For instance, Thompson said, Vermont's campus farms have a problem of manure seeping into rivers during rainfall and polluting the water. "Why collect data on that?" she said. "You don't need to spend all your time measuring; you need to get on with fixing the problems."
Miller and Thompson spoke about the pilot program during a session titled "Your Carbon Footprint -- Separating Fact From Fiction." Students often say that the biggest issue in carbon reduction has to do with cars on campus. Not so, the speakers said. “If you're going to put your hands around something, start with energy reductions [in buildings]," Miller said.
She added that sustainability leaders have yet to agree on the best way of communicating energy savings, but that many are leaning toward a savings-per-full-time-student measurement. What's important, Miller said, is that colleges are comparing themselves to institutions that are similar in size and that are in their same region.
"Campuses that use a ton of energy but are reducing their consumption slowly can look good in some measurements," Miller said. "It looks like they are doing a great job, but they’re off the charts because of the point where they started.

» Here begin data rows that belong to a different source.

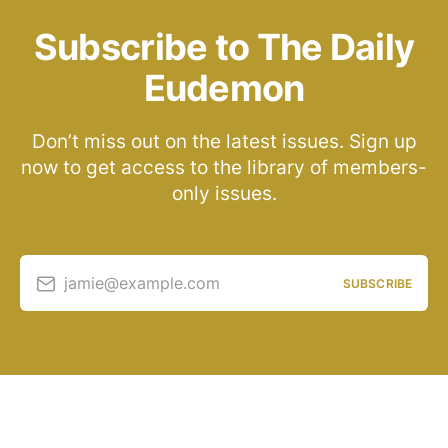
Subscribe to The Daily
Eudemon
Don’t miss out on the latest issues. Sign up
now to get access to the library of members-
only issues.
jamie@example.com
SUBSCRIBE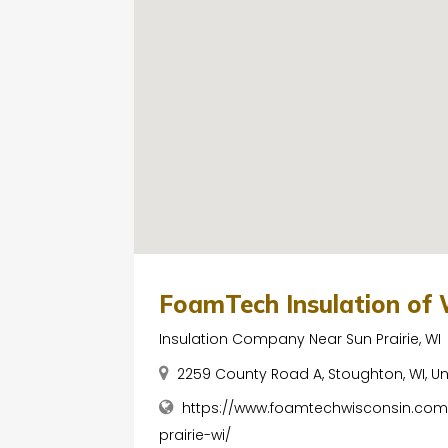
FoamTech Insulation of 
Insulation Company Near Sun Prairie, WI
2259 County Road A, Stoughton, WI, U
https://www.foamtechwisconsin.com
prairie-wi/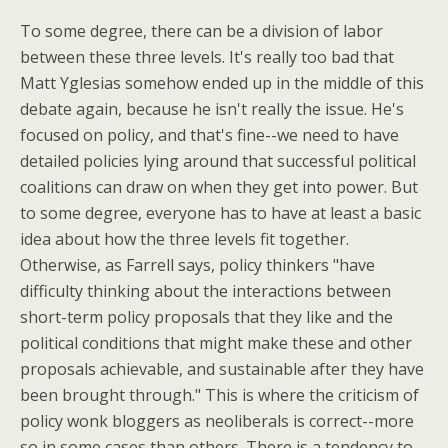
To some degree, there can be a division of labor
between these three levels. It's really too bad that
Matt Yglesias somehow ended up in the middle of this
debate again, because he isn't really the issue. He's
focused on policy, and that's fine--we need to have
detailed policies lying around that successful political
coalitions can draw on when they get into power. But
to some degree, everyone has to have at least a basic
idea about how the three levels fit together.
Otherwise, as Farrell says, policy thinkers "have
difficulty thinking about the interactions between
short-term policy proposals that they like and the
political conditions that might make these and other
proposals achievable, and sustainable after they have
been brought through." This is where the criticism of
policy wonk bloggers as neoliberals is correct--more
so in some cases than others. There is a tendency to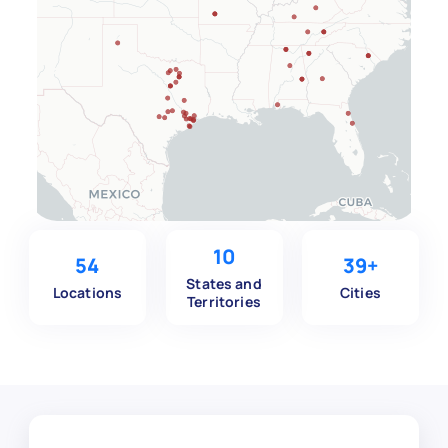
10
54
39+
States and
Locations
Cities
Territories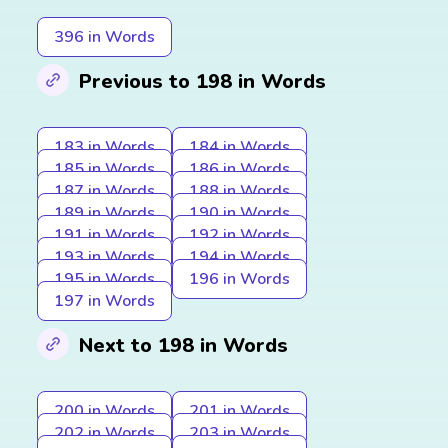
396 in Words
Previous to 198 in Words
183 in Words
184 in Words
185 in Words
186 in Words
187 in Words
188 in Words
189 in Words
190 in Words
191 in Words
192 in Words
193 in Words
194 in Words
195 in Words
196 in Words
197 in Words
Next to 198 in Words
200 in Words
201 in Words
202 in Words
203 in Words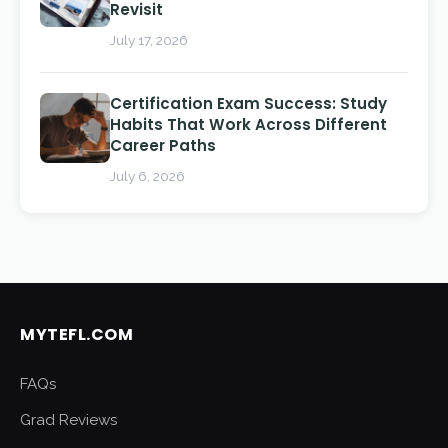
Revisit
July 17, 2026
Certification Exam Success: Study
Habits That Work Across Different
Career Paths
July 6, 2026
MYTEFL.COM
FAQs
Grad Reviews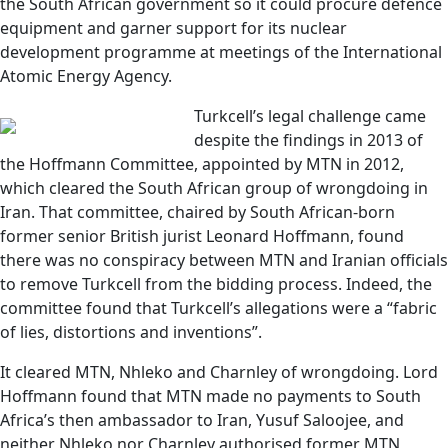
the South African government so it could procure defence
equipment and garner support for its nuclear
development programme at meetings of the International
Atomic Energy Agency.
Turkcell’s legal challenge came
despite the findings in 2013 of
the Hoffmann Committee, appointed by MTN in 2012,
which cleared the South African group of wrongdoing in
Iran. That committee, chaired by South African-born
former senior British jurist Leonard Hoffmann, found
there was no conspiracy between MTN and Iranian officials
to remove Turkcell from the bidding process. Indeed, the
committee found that Turkcell’s allegations were a “fabric
of lies, distortions and inventions”.
It cleared MTN, Nhleko and Charnley of wrongdoing. Lord
Hoffmann found that MTN made no payments to South
Africa’s then ambassador to Iran, Yusuf Saloojee, and
neither Nhleko nor Charnley authorised former MTN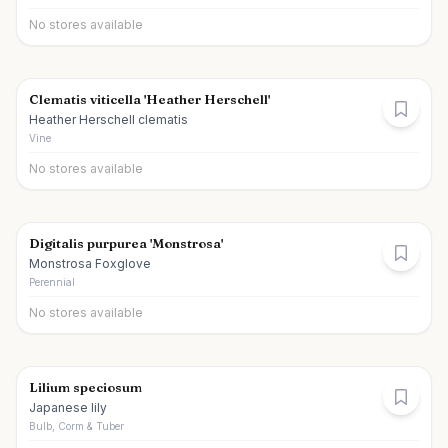
No stores available
Clematis viticella 'Heather Herschell'
Heather Herschell clematis
Vine
No stores available
Digitalis purpurea 'Monstrosa'
Monstrosa Foxglove
Perennial
No stores available
Lilium speciosum
Japanese lily
Bulb, Corm & Tuber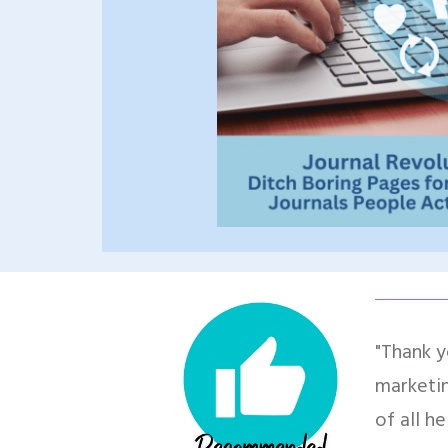
"Thank y
marketin
of all he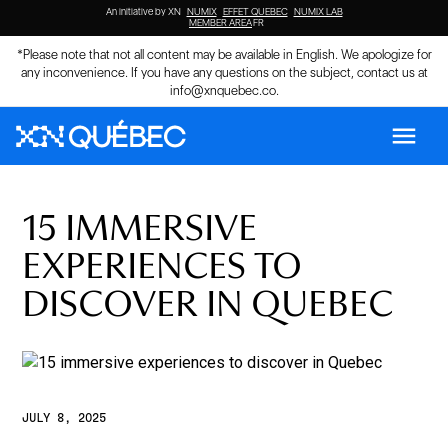
An initiative by XN
NUMIX
EFFET QUEBEC
NUMIX LAB
MEMBER AREA
FR
*Please note that not all content may be available in English. We apologize for
any inconvenience. If you have any questions on the subject, contact us at
info@xnquebec.co
.
menu
15 IMMERSIVE
EXPERIENCES TO
DISCOVER IN QUEBEC
JULY 8, 2025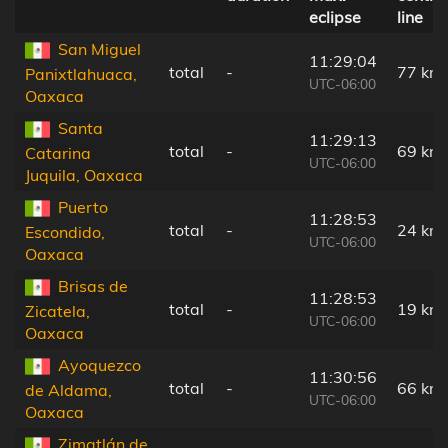
eclipse
line
San Miguel
11:29:04
total
-
77 km
Panixtlahuaca,
UTC-06:00
Oaxaca
Santa
11:29:13
total
-
69 km
Catarina
UTC-06:00
Juquila, Oaxaca
Puerto
11:28:53
total
-
24 km
Escondido,
UTC-06:00
Oaxaca
Brisas de
11:28:53
total
-
19 km
Zicatela,
UTC-06:00
Oaxaca
Ayoquezco
11:30:56
total
-
66 km
de Aldama,
UTC-06:00
Oaxaca
Zimatlán de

It’s important to look at context.”
An Environmental Clearinghouse
In the past several years, higher education associations dedicated to sustainability have collected myriad data and anecdotes from colleges, and assembled best practices on issues ranging from campus planning to energy policies.
Now comes another environmental resource center, this one tailored to business/finance, environmental health/safety, and facilities officers. “CampusERC,” a clearinghouse developed by NACUBO in collaboration with several higher education groups and rolled out in conjunction with the conference, is a mixture of news, best practices in environmental management, case studies and links to documents aimed at helping campus officials understand what they have to do to comply with environmental regulations issued by the EPA.
NACUBO entered into a cooperative agreement with the EPA, which is funding the site for several years, said Michele Madia, director of environmental leadership at the association.
Thomas P. Balf, a consultant to NACUBO who is helping to oversee the Web site, said that if you’re a campus planner you'll likely turn to the Society for College and University Planning, if you're a sustainability officer your hub is AASHE, but if you're in one of the groups listed above and need state-by-state information on regulations and how colleges have dealt with compliance issues, the site would prove helpful.
Balf is compiling articles, culling environmental information available on other university sites and tracking the federal registry in order to regularly update the site. The idea is that when users choose a particular topic, say pesticides, they will see best practices lists and related articles.
“We’re gathering disparate pieces and putting it into a central repository," he said. "But I don’t want it to be so large that it becomes a Google search.”